Wednesday, 18 de December de 2024 ISSN 1519-7670 - Ano 24 - nº 1318

Os limites da solidariedade

A capa da revista Época (‘A força da solidariedade’, 22/1) rende tributo à disposição do brasileiro de ajudar o próximo, especificamente as vítimas da catastrófica chuva de janeiro na Serra fluminense. Bem-intencionada, a reportagem lastreia seu elogio ao comportamento dos voluntários e doadores num substrato científico darwinista positivo: a importância da colaboração para a sobrevivência da espécie. Também a presidenta Dilma Rousseff destacou (no Rio de Janeiro, em 27/1) a solidariedade do povo do país inteiro como algo capaz de comover, após o terrível evento.

Na reportagem da Época são contadas histórias exemplares e é destacado o papel da televisão na mobilização da desinteressada ajuda. Tudo verdade, mas apenas uma parte da verdade. O que não se aborda na matéria (a revista o fez na edição anterior) é a responsabilidade dos poderes públicos.

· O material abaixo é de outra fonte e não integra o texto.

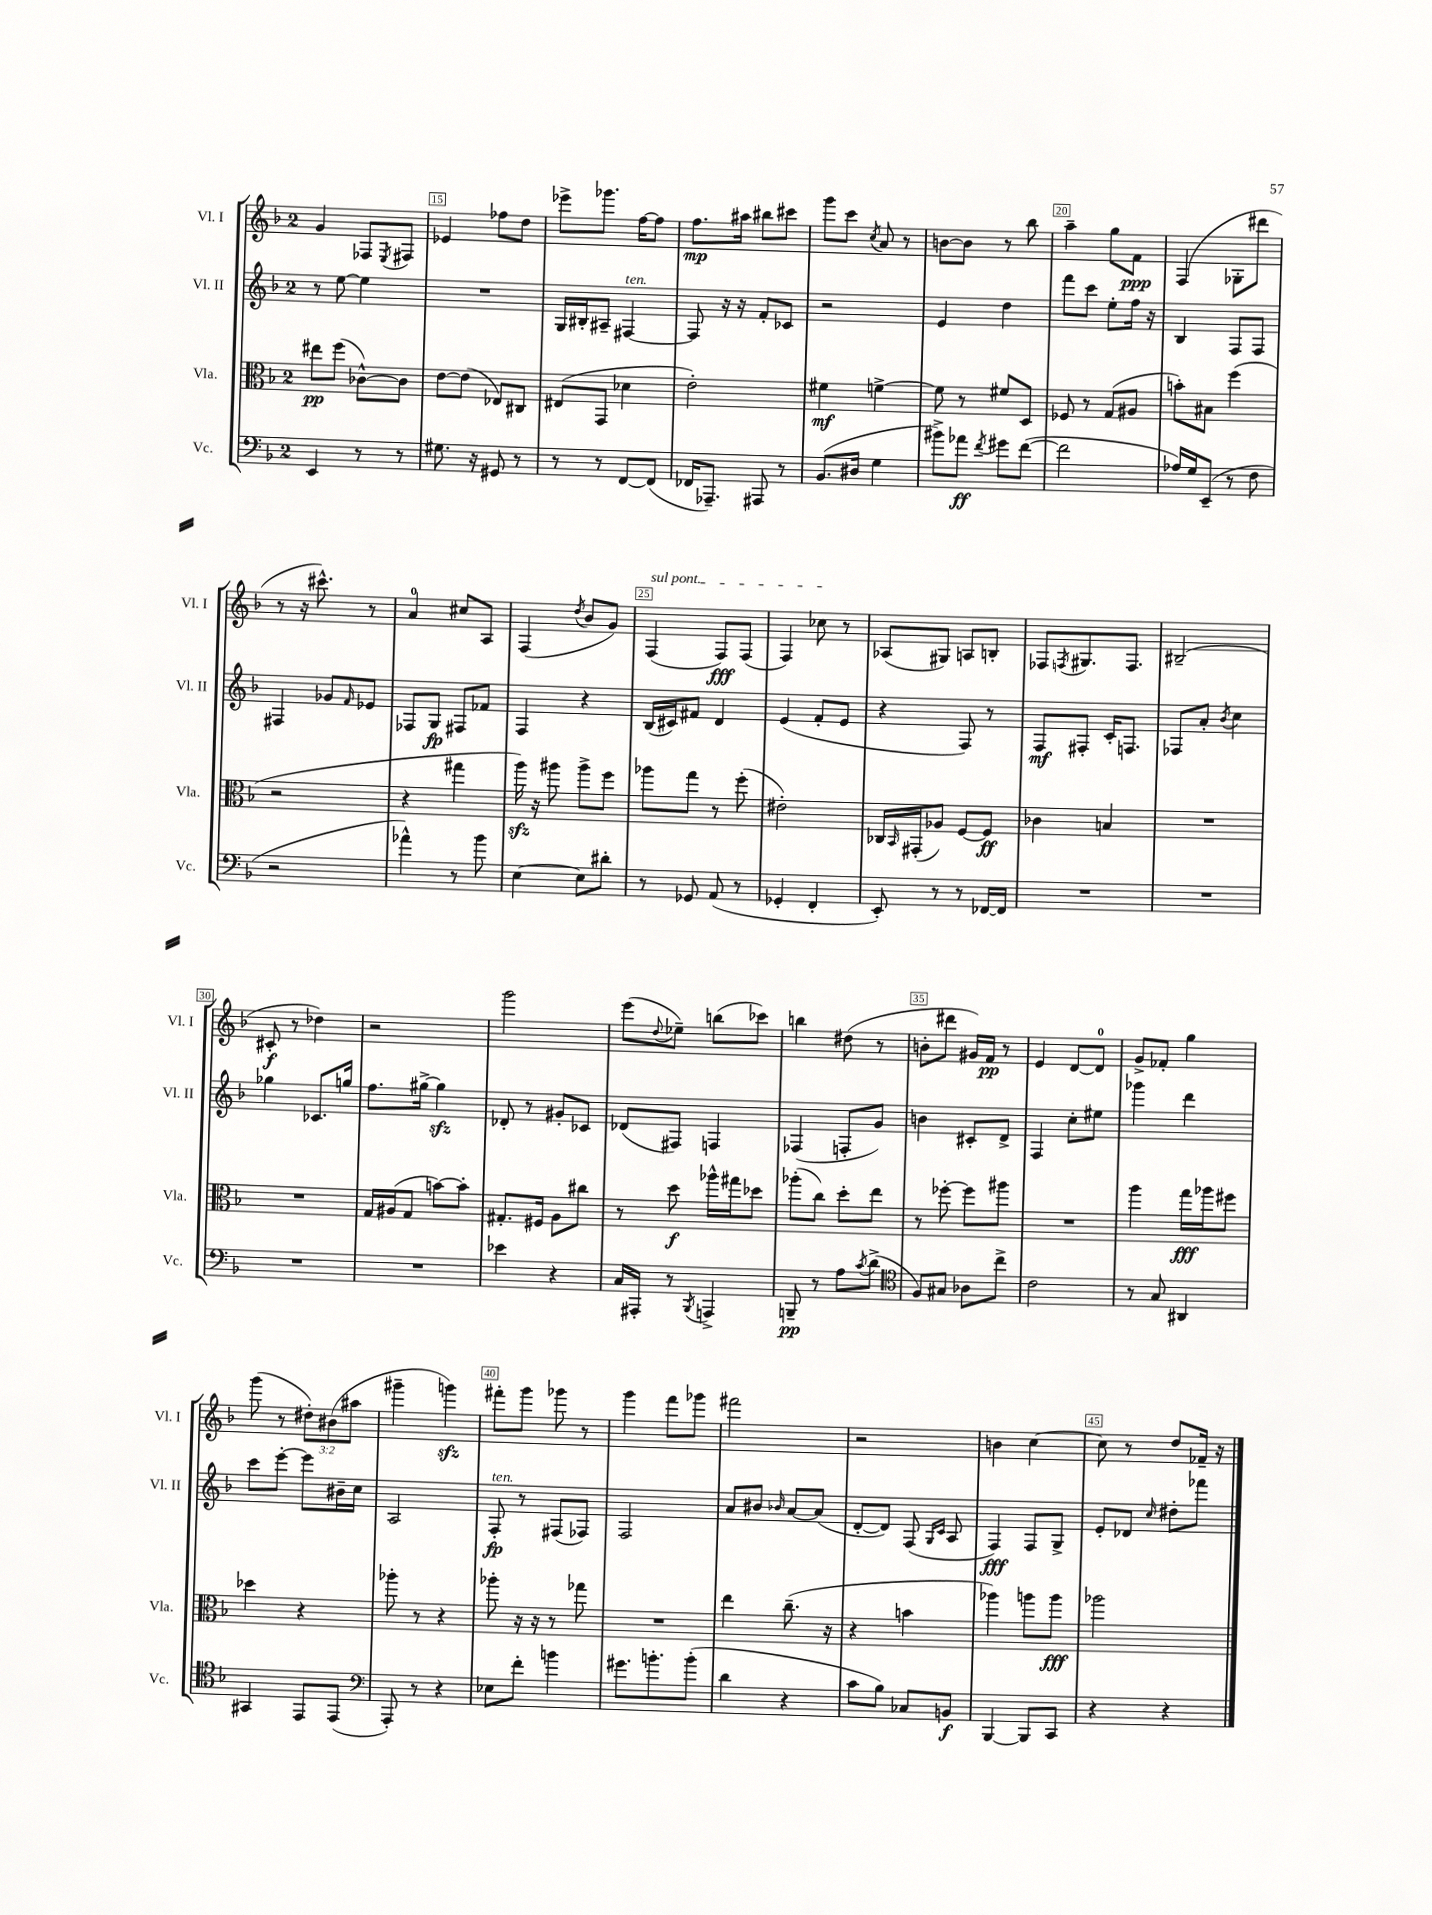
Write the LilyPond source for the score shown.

<<
\new StaffGroup <<
\new Staff = "s0" \with { instrumentName = "Vl. I" shortInstrumentName = "Vl. I" } {
    \clef treble \key f \major \once \override Staff.TimeSignature.style = #'single-digit \time 2/4 \override Staff.TupletNumber.text = #tuplet-number::calc-fraction-text
    g'4 fes8 \acciaccatura { e8 } fis8 |
    ees'4 fes''8 d''8 |
    ees'''8-> ges'''8. f''16~ f''8 |
    f''8.\mp ais''16 bis''8 cis'''8 |
    g'''8 c'''8 \acciaccatura { c''8 } a'8 r8 |
    b'8~ b'8 r8 bes''8 |
    a''4-- g''8 f'8\ppp |
    f4( ges8-. dis'''8 |
    r8 r16 cis'''8.-^) r8 |
    a'4-0 cis''8 a8 |
    f4( \acciaccatura { d''8 } bes'8 g'8) |
    \once \override TextSpanner.bound-details.left.text = \markup { \italic "sul pont." } f4\startTextSpan( f8\fff) f8( |
    f4) ces''8\stopTextSpan r8 |
    aes8( gis8) a8 b8-. |
    fes8 \acciaccatura { f8 } gis8. f8. |
    bis2--( |
    cis'8-.\f r8 des''4) |
    r2 |
    g'''2 |
    e'''8( \appoggiatura { d''8 } ees''8--) b''8( ces'''8) |
    b''4 dis''8( r8 |
    b'8-. dis'''8 gis'16) f'16\pp r8 |
    e'4 d'8~ d'8-0 |
    g'8-> fes'8-. g''4 |
    g'''8( r8 \tuplet 3/2 { dis''8-.) bis'8( ais''8 } |
    gis'''4-- g'''4\sfz) |
    fis'''8-. g'''8 ges'''8 r8 |
    g'''4 f'''8 ges'''8 |
    fis'''2 |
    r2 |
    b'4 c''4~ |
    c''8 r8 d''8 fes'16-- r16 \bar "|." |
}
\new Staff = "s1" \with { instrumentName = "Vl. II" shortInstrumentName = "Vl. II" } {
    \clef treble \key f \major \once \override Staff.TimeSignature.style = #'single-digit \time 2/4
    r8 e''8~ e''4 |
    R2 |
    g16 bis16-. ais8-- fis4~^\markup { \italic "ten." } |
    fis8 r16 r16 f'8-. ces'8 |
    r2 |
    e'4 d''4 |
    f'''8 c'''8 e''8-. f''16 r16 |
    bes4 f8 f8 |
    fis4 ges'8 \grace { f'16 } ees'8 |
    fes8 g8\fp fis8 fes'8 |
    f4 r4 |
    bes16( cis'16) fis'8 d'4 |
    e'4( f'8-. e'8 |
    r4 f8) r8 |
    f8\mf fis8-. c'16-. f8. |
    fes8 a'8-. \acciaccatura { bes'8 } c''4 |
    ges''4 ces'8. g''16 |
    f''8. gis''16~-> gis''4\sfz |
    des'8-. r8 gis'8-. ces'8 |
    des'8( fis8) f4 |
    fes4( f8-. g'8) |
    b'4 cis'8-. d'8-> |
    f4 c''8-. eis''8 |
    ges'''4 d'''4 |
    c'''8 e'''8~-. e'''8 bis'16-- c''16 |
    a2 |
    f8-.\fp^\markup { \italic "ten." } r8 fis8( fes8) |
    f2 |
    a'8 bis'8 \grace { bes'16 } a'8~ a'8( |
    d'8~-. d'8) f8( \grace { g16 c'16 } a8 |
    f4\fff) f8 g8-> |
    e'8-. des'8 \grace { c''16 } dis''8-. fes'''8 \bar "|." |
}
\new Staff = "s2" \with { instrumentName = "Vla." shortInstrumentName = "Vla." } {
    \clef alto \key f \major \once \override Staff.TimeSignature.style = #'single-digit \time 2/4
    eis''8\pp f''8( ces'8~-^) ces'8 |
    e'8~ e'8( ees8) cis8 |
    eis8( g,8 des'4 |
    e'2-.) |
    fis'4\mf f'4~-> |
    f'8 r8 fis'8 d8 |
    fes8 r8 g8( ais8 |
    b'8-.) bis8 f''4( |
    r2 |
    r4 gis''4 |
    a''16\sfz) r16 ais''8 ais''8-> f''8 |
    aes''8 g''8 r8 f''8-.( |
    eis'2-.) |
    ces16 \grace { bes,16 } gis,16-.( aes8) f8~ f8\ff |
    ces'4 b4 |
    R2 |
    R2 |
    g16 ais16( g8 b'8~) b'8-. |
    gis8.-. fis16 a8 cis''8 |
    r8 d''8\f aes''16-^ gis''16 des''8 |
    aes''8-.( c''8) d''8-. e''8 |
    r8 fes''8~-. fes''8 ais''8 |
    R2 |
    a''4 g''16\fff aes''16 fis''8 |
    des''4 r4 |
    aes''8-. r8 r4 |
    aes''8-. r16 r16 r8 ges''8 |
    R2 |
    e''4 c''8.--( r16 |
    r4 b'4 |
    aes''4) a''8 a''8\fff |
    aes''2 \bar "|." |
}
\new Staff = "s3" \with { instrumentName = "Vc." shortInstrumentName = "Vc." } {
    \clef bass \key f \major \once \override Staff.TimeSignature.style = #'single-digit \time 2/4
    e,4 r8 r8 |
    gis8. r16 gis,8 r8 |
    r8 r8 f,8~ f,8( |
    fes,16 aes,,8.--) ais,,8 r8 |
    bes,8.( dis16 g4 |
    bis'8->) aes'8\ff \acciaccatura { f'8 } gis'8 f'8~( |
    f'2 |
    aes16) g16 e,8--( r8 f8 |
    r2 |
    aes'4-^) r8 bes'8 |
    e4~ e8 dis'8-. |
    r8 ges,8 a,8( r8 |
    ges,4-. f,4-. |
    e,8-.) r8 r8 fes,16~ fes,16 |
    R2 |
    R2 |
    R2 |
    R2 |
    ees'4 r4 |
    c16 ais,,16-. r8 \acciaccatura { bes,,8 } a,,4-> |
    b,,8--\pp r8 a8 \acciaccatura { c'8 } d'8->( |
    \clef tenor f8) gis8 aes8 c''8-> |
    c'2 |
    r8 g8 ais,4 |
    gis,4 e,8 e,8( |
    \clef bass a,,8-.) r8 r4 |
    ees8 f'8-. b'4 |
    gis'8. b'8.-. b'8-.( |
    d'4 r4 |
    c'8 bes8) ces8 b,8\f |
    bes,,4~ bes,,8 c,8 |
    r4 r4 \bar "|." |
}
>>
>>
\layout { \context { \Score currentBarNumber = #14 \override BarNumber.break-visibility = ##(#f #t #t) barNumberVisibility = #(every-nth-bar-number-visible 5) \override BarNumber.stencil = #(make-stencil-boxer 0.1 0.3 ly:text-interface::print) } }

E o que não se discute em lugar nenhum, nem nos jornais, meios mais capazes de formular as questões importantes nessa dimensão, é o possível (suponho, não afirmo) esvaziamento da ação política pela solidariedade individual ou coletiva. A pessoa ajuda, doa, é voluntária, está feita sua inserção na esfera pública (cada vez mais confundida com a tela de TV).

Se apenas uma fração da energia despendida por essas dezenas de milhares de pessoas que se mobilizaram tivesse como foco a cobrança direta de políticas públicas sérias, as providências para evitar tantas mortes e sofrimento no próximo verão poderiam ser mais expeditas.

A sedução das imagens

A depender do noticiário da televisão aberta, que atinge a massa da população, não acontecerá. Mesmo em face da tragédia, ou mais ainda nesse caso, infelizmente é preciso dizê-lo, a ibope-dependência prevalece. As grandes redes não ignoram a responsabilidade dos detentores de mandatos (e do Judiciário, que não é escolhido pelo povo), mas esse tópico não se compara com tragédia e solidariedade na geração de imagens, sem as quais a televisão, como se sabe, não funciona.

Entretanto, os eleitos têm enorme responsabilidade pelo que aconteceu. O governador Sérgio Cabral Filho, que está no quinto ano de poder, esconjurou essa cobrança quando disse que as culpas não deveriam ser abordadas num momento em que era preciso concentrar todos os esforços na ajuda possível (existe a ajuda impossível, ou insuficiente: aos mortos e aos que os perderam, aos que viram desaparecer tudo, o chão, o teto, a vizinhança, o trabalho). Os moradores em áreas de risco são corresponsáveis, mas num quadro de fragilidade social (ver, neste Observatório, ‘Catástrofes e votos‘).

A própria presidenta tem sua parcela de responsabilidade, porque ocupou posição de destaque no governo Lula, parceiro de governadores e prefeitos em negligências. Mas, ao louvar a solidariedade, Dilma não o fez no vazio. Sua ação política foi anunciar a construção de 6 mil casas para desabrigados. Já tinha anunciado providências para melhorar a prevenção. Antes tarde do que nunca.

Fazer as contas pode politizar

Um caminho possível para os cidadãos solidários entrarem na arena política é querer saber por que algumas doações ‘não estão chegando’. No mínimo, podem fazer perguntas sobre o funcionamento da administração pública, não se acomodar diante de excesso de burocracia e sua irmã gêmea, a corrupção.

Outro caminho é pensar no próprio bolso. Quem doa produtos para as vítimas da catástrofe pagou várias vezes. Só para exemplificar:

** Remuneração dos detentores de mandatos;

** Salários dos funcionários dos três poderes, nas três esferas (no caso do Executivo e do Legislativo; a Justiça é só federal e estadual);

** Dinheiro desviado por superfaturamentos, concorrências e licitações fraudadas, termos aditivos em contratos, funcionários-fantasmas, etc.;

** Recursos para obras de prevenção (parcela menor);

** Recursos para obras emergenciais (parcela maior);

** Impostos embutidos no preço dos produtos comprados para doação.

Em artigo no caderno ‘Aliás’ do Estado de S.Paulo (23/1), José de Souza Martins diz que a catástrofe mobiliza no brasileiro ‘tradições antigas de pertencimento e solidariedade’, mas igualmente dois traços culturais deploráveis, os saques e a especulação econômica (comerciantes que elevam preços de produtos de primeira necessidade, donos de imóveis que majoram os aluguéis).

A televisão tanto mobilizou para a solidariedade como suscitou a execração das vilanias. Mas para que a mobilização tivesse desdobramentos duradouros teria sido preciso mostrar não só a tragédia e seus efeitos como suas causas (des)humanas.